Иван Семеныч бился со стариками целых два дня и ничего не мог добиться. Даже был приглашен к содействию о. Сергей, увещания и советы которого тоже не повели ни к чему. Истощив весь запас своей административной энергии, Иван Семеныч махнул рукой на все.

– А ну их к черту, этих мочеган!.. Мне бы только полтора года до пенсии дослужить, а там хоть трава не расти…

Этот эпизод разрешил все сомнения. Дело было яснее дня. Даже самые нерешительные присоединились теперь к общему течению. Это был захватывающий момент, и какая-то стихийная сила толкала вперед людей самых неподвижных, точно в половодье, когда выступившая из берегов вода выворачивает деревья с корнем и уносит тяжелые камни. Не могли увлекаться этим общим движением только те, кто не мог уехать по бедности или слабости, как увечные, старики, бобылки. Волнение захватило даже фабрику. Заговорили кержаки, поддаваясь общему настроению, и по корпусам шли не менее оживленные разговоры, чем в кабаке Рачителихи или у волости.

– Дураки вы все! – ругался Никитич, перебегая из корпуса в корпус, как угорелый. – Верно говорю, родимые мои: дураки… Ведь зря только языками мелете. Пусть мочеганы сами сперва поедят своего-то хлеба… Пусть!..

– Ишь судорога! – удивлялись рабочие, глядя, как Никитич убивается над чужими делами. – С исправником снюхался да с приказчиком…

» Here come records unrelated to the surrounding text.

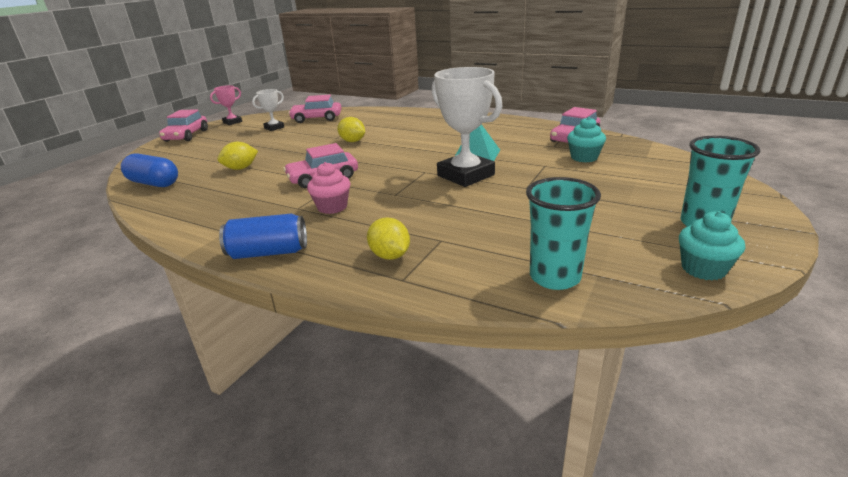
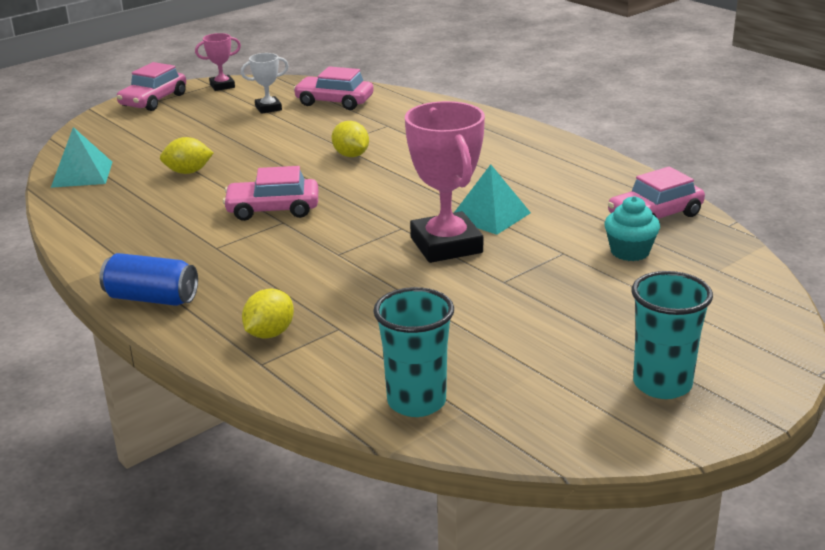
camera: 20 degrees right, 0 degrees up
(154, 183) = (82, 174): blue capsule -> turquoise pyramid
(332, 207) = (254, 255): pink cupcake -> none
(390, 256) = (270, 333): yellow lemon -> yellow lemon turned 45 degrees clockwise
(465, 175) = (446, 245): white trophy -> pink trophy
(703, 269) = (588, 435): turquoise cupcake -> none

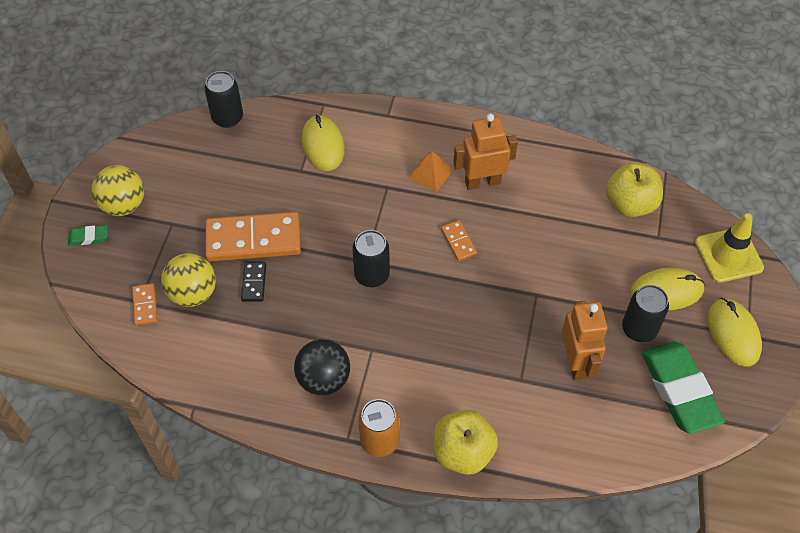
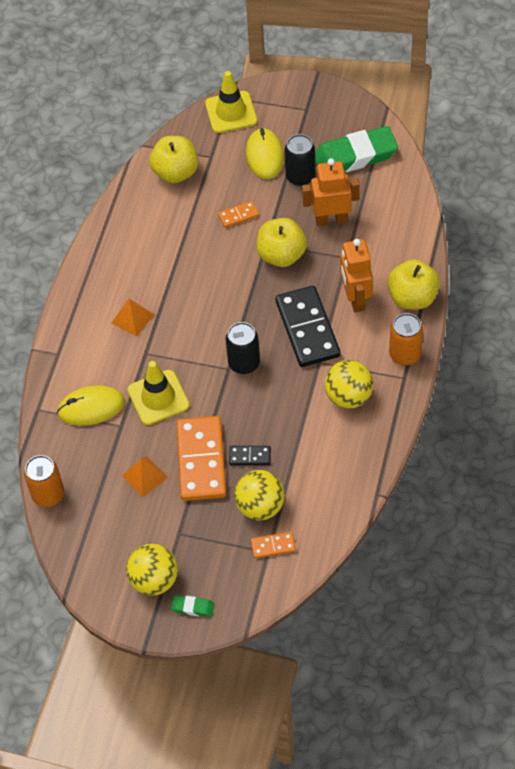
camera: 85 degrees left, 0 degrees up
(88, 237) = (192, 607): green eraser -> green eraser turned 75 degrees counterclockwise
(227, 118) = (48, 495): black can -> orange can
(239, 192) = (144, 476): none -> orange pyramid
(323, 379) = (348, 396): black ball -> yellow ball
(331, 200) = (158, 397): none -> yellow traffic cone
(417, 337) = (307, 329): none -> black domino
(458, 241) = (210, 297): orange domino -> orange domino (238, 215)
(482, 182) = (145, 278): orange robot -> orange robot (355, 299)
(520, 310) = (281, 255): none -> yellow apple
(733, 333) = (304, 118): yellow mouse -> none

До сих пор ни на фабрике, ни в кабаке, нигде не поднималось разговоров о тех жестокостях, которые проделывались еще недавно на заводах, а теперь все это всплыло, как масло на воде. Припомнились все неистовства старого Палача, суровые наказания самого Луки Назарыча и других управляющих, а из-за этих воспоминании поднялась кровавая память деда нынешнего заводовладельца, старика Устюжанинова, который насмерть заколачивал людей у себя на глазах. Нашлись старики, которые хорошо помнили и шпицрутены и устюжаниновские кнутья, которыми нещадно били всякую живую заводскую душу. Мало ли по заводам у огненной работы бывало всякого зверства… Ключевской завод под мягким управлением Мухина успел забыть многое, а о старых жестокостях напоминали только крепостные разбойники да дураки, как жертвы своего времени. Даже неугомонный Никитич замолк, когда поднялись эти разговоры, и скрылся к себе под домну. Мочегане, пожалуй, и не застали того, что пережил Кержацкий конец: им достались только крепостные цветочки.

Туляцкому и Хохлацкому концам было не до этих разговоров, потому что все жили в настоящем. Наезд исправника решил все дело: надо уезжать. Первый пример подал и здесь Деян Поперешный. Пока другие говорили да сбирались потихоньку у себя дома, он взял да и продал свой покос на Сойге, самый лучший покос во всем Туляцком конце. Покупателем явился Никитич. Сделка состоялась, конечно, в кабаке и «руки розняла» сама Рачителиха.

– Мне што покос! – кричал Деян. – Не с собой везти… Владай, Никитич, твои счастки. Вот я каков человек есть…

Это послужило точно сигналом, и туляцкое добро полетело: продавали покосы, избы, скотину. Из кержаков купили избы в Туляцком конце старик Основа и брательник-третьяк Гущин, а потом накинулись хохлы. Туляцкая стройка была крепкая, а свои избы у хохлов были поставлены кое-как.